Впервые за много месяцев Джеф почувствовал, что маленький человек намерен активно заняться его карьерой.
— Через несколько недель тебя засыплют предложениями! — ликующе выпалил Доктор. — Я позвоню тебе, как только вернусь, малыш! Я повторяю — это было потрясающе!
Согласно своей привычке Доктор положил трубку. Теперь он мог полностью сосредоточиться на серьезной неприятности, которая заставила его прилететь в Нью-Йорк. Звезда, игравшая в новом телесериале, подготовленном ТКА для Си-би-эн, в приступе ярости ушла со студийной сцены.

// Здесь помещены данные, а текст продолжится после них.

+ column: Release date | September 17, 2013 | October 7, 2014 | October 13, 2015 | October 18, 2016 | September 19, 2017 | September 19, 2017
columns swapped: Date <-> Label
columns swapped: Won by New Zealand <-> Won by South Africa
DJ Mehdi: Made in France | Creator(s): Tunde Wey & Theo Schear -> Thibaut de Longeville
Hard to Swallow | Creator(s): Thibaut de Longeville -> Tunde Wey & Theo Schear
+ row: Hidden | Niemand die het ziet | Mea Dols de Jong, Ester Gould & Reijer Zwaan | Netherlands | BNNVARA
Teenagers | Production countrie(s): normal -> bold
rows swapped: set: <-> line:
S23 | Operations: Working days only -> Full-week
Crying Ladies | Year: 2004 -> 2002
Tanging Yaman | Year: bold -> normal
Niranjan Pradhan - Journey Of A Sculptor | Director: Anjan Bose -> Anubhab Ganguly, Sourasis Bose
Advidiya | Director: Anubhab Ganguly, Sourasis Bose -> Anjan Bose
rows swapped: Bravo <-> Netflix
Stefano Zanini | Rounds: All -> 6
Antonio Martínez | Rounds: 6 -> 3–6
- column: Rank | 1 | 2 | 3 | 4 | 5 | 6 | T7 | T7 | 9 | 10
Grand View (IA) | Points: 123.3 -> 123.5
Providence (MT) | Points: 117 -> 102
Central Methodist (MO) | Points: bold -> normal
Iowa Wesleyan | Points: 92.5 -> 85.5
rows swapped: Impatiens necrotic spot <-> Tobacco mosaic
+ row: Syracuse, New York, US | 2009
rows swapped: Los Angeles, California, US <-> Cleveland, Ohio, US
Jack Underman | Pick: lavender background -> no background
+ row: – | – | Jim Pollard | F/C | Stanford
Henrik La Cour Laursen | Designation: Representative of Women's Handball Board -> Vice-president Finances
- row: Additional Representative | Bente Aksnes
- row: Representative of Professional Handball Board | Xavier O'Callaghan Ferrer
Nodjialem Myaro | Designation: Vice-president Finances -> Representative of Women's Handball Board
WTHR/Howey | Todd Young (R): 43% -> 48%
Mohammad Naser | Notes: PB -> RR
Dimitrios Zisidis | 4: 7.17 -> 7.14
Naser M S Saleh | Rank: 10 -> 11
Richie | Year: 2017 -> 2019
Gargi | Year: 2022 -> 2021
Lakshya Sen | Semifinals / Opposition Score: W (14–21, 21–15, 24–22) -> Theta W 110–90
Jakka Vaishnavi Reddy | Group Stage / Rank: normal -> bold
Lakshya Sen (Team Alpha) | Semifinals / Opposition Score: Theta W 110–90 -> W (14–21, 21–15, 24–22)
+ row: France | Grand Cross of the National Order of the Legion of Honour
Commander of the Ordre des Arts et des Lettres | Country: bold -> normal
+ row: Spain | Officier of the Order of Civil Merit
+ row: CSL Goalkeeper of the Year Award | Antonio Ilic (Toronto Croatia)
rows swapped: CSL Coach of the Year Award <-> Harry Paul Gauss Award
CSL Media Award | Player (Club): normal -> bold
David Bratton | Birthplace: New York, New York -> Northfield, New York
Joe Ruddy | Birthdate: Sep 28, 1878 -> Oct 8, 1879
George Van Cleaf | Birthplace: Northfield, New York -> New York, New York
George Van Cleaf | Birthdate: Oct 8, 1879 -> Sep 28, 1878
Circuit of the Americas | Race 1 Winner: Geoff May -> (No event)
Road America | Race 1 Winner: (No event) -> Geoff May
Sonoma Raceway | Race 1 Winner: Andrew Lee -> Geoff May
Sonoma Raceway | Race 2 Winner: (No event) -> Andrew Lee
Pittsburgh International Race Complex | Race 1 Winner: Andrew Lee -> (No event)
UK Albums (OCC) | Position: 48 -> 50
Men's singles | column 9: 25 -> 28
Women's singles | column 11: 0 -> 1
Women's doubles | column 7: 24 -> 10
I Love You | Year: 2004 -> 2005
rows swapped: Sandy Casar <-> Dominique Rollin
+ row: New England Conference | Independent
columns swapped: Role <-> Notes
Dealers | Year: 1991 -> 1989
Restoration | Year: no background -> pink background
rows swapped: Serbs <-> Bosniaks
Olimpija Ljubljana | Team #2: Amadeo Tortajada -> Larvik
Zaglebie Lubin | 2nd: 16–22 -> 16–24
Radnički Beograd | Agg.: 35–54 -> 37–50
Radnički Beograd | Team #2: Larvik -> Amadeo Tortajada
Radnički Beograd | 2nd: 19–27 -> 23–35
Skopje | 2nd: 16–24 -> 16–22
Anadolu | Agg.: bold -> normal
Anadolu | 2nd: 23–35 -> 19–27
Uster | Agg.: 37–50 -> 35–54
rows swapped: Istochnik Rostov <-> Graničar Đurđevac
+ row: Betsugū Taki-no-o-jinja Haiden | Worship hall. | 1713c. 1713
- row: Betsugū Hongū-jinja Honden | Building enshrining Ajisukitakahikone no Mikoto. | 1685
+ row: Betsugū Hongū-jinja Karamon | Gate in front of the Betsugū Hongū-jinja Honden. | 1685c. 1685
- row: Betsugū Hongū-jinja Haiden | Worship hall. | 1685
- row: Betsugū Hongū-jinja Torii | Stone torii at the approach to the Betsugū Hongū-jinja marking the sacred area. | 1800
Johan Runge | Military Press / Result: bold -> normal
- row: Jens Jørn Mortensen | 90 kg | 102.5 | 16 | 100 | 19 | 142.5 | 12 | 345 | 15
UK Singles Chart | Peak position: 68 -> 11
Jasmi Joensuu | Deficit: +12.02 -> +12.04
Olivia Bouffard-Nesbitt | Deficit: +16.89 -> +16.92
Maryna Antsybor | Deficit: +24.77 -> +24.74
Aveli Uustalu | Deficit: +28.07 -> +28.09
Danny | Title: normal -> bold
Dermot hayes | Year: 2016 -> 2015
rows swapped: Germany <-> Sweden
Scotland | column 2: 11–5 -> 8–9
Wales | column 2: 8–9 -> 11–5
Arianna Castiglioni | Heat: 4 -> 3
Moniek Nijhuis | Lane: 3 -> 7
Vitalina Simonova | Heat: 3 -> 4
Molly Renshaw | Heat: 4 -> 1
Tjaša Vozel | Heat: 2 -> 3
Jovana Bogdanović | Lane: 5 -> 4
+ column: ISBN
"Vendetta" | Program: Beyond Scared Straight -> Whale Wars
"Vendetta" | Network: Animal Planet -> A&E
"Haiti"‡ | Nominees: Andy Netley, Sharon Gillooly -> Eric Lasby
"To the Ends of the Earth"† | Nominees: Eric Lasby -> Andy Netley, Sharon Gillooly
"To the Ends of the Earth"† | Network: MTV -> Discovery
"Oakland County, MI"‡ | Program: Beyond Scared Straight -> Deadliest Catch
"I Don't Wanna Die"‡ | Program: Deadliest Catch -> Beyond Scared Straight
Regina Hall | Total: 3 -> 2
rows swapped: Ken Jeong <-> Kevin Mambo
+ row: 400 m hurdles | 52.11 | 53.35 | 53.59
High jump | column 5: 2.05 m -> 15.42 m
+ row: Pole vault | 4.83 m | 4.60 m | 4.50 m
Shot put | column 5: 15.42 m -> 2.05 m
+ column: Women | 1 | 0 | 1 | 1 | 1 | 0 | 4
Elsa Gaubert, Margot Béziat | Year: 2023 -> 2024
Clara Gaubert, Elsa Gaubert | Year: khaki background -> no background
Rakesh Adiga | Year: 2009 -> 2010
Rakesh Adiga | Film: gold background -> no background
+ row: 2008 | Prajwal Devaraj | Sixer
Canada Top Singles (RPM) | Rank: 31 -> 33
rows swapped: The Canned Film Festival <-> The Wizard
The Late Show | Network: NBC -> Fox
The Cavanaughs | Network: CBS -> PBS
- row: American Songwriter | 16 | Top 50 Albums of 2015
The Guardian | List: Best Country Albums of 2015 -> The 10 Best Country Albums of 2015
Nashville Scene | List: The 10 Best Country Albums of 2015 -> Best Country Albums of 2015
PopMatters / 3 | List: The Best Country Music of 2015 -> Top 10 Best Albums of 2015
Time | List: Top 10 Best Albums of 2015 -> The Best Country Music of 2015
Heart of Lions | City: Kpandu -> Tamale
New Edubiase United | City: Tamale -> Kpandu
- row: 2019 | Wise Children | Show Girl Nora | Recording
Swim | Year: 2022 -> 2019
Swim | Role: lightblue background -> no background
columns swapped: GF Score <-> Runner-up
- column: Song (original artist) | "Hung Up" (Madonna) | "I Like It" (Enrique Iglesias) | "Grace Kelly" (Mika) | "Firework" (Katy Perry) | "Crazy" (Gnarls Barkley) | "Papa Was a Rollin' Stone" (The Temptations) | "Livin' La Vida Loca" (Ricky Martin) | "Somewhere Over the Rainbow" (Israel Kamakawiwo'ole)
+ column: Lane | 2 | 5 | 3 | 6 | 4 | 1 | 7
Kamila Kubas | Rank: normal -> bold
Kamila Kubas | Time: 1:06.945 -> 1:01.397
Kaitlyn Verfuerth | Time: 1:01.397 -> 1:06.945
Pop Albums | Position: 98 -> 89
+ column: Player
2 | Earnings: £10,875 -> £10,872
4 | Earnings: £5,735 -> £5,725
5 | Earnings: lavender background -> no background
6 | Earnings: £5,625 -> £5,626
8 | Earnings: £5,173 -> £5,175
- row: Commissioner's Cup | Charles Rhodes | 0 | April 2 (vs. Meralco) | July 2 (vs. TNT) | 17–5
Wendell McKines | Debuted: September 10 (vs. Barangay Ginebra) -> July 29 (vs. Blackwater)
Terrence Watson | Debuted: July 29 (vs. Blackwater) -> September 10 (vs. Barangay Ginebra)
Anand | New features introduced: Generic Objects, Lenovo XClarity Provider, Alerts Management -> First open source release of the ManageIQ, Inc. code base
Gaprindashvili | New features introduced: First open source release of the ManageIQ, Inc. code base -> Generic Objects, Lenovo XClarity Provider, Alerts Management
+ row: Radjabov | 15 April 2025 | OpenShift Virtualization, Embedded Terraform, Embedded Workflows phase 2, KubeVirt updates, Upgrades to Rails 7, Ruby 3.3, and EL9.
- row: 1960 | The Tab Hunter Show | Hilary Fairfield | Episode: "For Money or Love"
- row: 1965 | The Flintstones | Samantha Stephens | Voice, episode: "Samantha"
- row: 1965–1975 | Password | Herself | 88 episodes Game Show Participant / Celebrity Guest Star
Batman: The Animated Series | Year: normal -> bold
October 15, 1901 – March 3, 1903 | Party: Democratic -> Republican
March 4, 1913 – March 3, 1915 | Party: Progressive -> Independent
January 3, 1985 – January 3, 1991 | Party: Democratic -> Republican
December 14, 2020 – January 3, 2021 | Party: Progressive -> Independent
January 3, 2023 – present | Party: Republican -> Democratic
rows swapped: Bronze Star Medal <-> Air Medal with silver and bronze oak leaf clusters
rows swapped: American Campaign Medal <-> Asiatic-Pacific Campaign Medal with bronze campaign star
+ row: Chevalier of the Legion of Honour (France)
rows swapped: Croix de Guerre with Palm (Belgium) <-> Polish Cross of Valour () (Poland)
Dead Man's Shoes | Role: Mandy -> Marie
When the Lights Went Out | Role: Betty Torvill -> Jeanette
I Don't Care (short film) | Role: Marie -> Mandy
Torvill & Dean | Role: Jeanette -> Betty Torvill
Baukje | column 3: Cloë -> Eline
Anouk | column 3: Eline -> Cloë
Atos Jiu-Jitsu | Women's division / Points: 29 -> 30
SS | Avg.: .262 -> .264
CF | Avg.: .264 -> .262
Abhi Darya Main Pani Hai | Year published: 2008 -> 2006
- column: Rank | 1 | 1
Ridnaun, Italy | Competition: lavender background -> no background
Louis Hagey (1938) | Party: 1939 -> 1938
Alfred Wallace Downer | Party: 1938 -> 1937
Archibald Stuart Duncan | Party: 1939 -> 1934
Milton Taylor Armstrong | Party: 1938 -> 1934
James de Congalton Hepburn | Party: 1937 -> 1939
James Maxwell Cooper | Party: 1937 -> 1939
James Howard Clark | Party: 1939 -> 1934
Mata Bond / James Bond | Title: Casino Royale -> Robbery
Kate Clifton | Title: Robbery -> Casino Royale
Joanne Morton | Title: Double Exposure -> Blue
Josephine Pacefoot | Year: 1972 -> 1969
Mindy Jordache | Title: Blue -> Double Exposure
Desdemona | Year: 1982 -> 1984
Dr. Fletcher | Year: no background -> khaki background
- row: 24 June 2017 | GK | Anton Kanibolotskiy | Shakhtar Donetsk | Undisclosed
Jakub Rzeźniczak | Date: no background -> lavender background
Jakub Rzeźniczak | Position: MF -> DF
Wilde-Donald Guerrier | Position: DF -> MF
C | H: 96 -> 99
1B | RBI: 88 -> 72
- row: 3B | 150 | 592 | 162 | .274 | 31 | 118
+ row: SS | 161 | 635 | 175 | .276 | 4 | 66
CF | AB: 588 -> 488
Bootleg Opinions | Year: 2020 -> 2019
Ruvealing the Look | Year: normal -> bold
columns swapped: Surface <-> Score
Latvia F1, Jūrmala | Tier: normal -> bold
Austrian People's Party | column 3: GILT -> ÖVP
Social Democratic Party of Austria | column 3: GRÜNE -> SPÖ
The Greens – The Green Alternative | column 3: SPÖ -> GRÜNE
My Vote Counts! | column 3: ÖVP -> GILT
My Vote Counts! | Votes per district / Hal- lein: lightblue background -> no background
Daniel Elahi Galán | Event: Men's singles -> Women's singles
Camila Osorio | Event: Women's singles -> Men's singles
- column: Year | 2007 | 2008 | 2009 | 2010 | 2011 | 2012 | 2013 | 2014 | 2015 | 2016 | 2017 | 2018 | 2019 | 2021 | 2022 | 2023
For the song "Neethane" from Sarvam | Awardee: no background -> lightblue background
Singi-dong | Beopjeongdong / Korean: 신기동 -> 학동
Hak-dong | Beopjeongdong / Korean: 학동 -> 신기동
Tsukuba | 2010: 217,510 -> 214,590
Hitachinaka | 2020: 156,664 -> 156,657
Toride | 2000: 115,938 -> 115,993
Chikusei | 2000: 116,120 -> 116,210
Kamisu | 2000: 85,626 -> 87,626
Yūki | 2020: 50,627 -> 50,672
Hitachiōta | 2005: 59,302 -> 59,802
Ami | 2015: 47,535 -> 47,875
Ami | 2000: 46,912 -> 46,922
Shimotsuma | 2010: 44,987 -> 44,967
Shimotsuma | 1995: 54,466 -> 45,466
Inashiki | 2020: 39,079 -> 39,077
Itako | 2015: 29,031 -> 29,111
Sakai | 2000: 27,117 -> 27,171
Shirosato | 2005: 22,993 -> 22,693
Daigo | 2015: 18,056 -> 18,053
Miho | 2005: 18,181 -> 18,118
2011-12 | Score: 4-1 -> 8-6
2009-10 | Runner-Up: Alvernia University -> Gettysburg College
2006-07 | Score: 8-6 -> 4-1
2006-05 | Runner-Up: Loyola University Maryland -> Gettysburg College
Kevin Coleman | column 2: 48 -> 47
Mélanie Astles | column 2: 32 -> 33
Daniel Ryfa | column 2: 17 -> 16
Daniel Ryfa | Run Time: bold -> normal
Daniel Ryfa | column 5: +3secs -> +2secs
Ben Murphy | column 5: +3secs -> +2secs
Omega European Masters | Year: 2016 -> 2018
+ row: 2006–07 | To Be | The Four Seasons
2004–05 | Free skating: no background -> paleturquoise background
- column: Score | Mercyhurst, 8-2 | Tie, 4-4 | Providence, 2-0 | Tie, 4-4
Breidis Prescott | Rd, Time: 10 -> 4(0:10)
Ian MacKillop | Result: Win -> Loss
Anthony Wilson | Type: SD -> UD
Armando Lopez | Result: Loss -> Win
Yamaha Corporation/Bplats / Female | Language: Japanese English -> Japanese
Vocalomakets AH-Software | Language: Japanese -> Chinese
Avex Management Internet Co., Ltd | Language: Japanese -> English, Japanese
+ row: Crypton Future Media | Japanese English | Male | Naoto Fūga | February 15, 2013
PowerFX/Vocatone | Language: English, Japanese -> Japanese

Как только Доктор освободился, Спенс, вместе с Фредди находившийся на телестудии, в комнате для переговоров, попросил своего шефа:
— Вы не поговорите снова с Кларком Фордом? Пожалуйста?
— Где он сейчас? — устало произнес Доктор.
— В своей костюмерной. Он не желает продолжать репетицию! Говорит, что не выйдет в эфир! Что с самого начала не хотел работать на телевидении!
— Хорошо, хорошо, — сказал Доктор, шагнув к двери. — Я схожу к нему. Пусть режиссер устроит пятиминутный перерыв.
Часть третья
1
Несчастье, заставившее Доктора находиться в Нью-Йорке, когда Джеф давал показания в Калифорнии, было связано с событиями, происшедшими задолго до прибытия в Голливуд комиссии по расследованию антиамериканской деятельности.
Эта опасность была более коварной и вызревала гораздо дольше, чем расследование конгресса. Но, как обычно, Доктор первым заметил и диагностировал ее. И первым понял, что ТКА может извлечь из нее выгоду.
Все началось с неожиданной речи, произнесенной новым председателем федерального комитета по СМИ.